§ To do
Reproduce the records word for word, apart from the images they contain.

§ Task inputs
═══

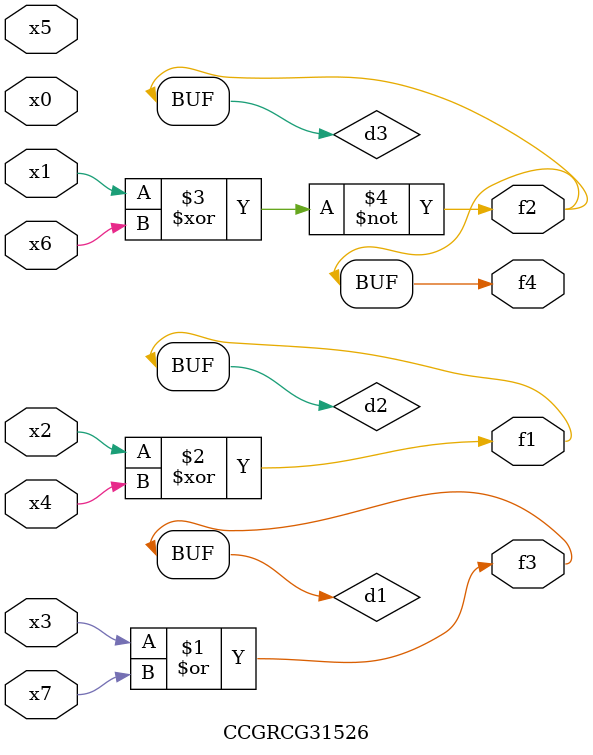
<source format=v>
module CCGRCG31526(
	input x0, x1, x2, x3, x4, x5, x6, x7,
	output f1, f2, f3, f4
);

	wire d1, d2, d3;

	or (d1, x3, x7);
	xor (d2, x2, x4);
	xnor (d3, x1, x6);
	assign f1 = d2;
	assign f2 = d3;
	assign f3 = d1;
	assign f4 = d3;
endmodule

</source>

═══

§ Exercise output
<source format=v>
module CCGRCG31526(
	input x0, x1, x2, x3, x4, x5, x6, x7,
	output f1, f2, f3, f4
);

	wire d1, d2, d3;

	or (d1, x3, x7);
	xor (d2, x2, x4);
	xnor (d3, x1, x6);
	assign f1 = d2;
	assign f2 = d3;
	assign f3 = d1;
	assign f4 = d3;
endmodule

</source>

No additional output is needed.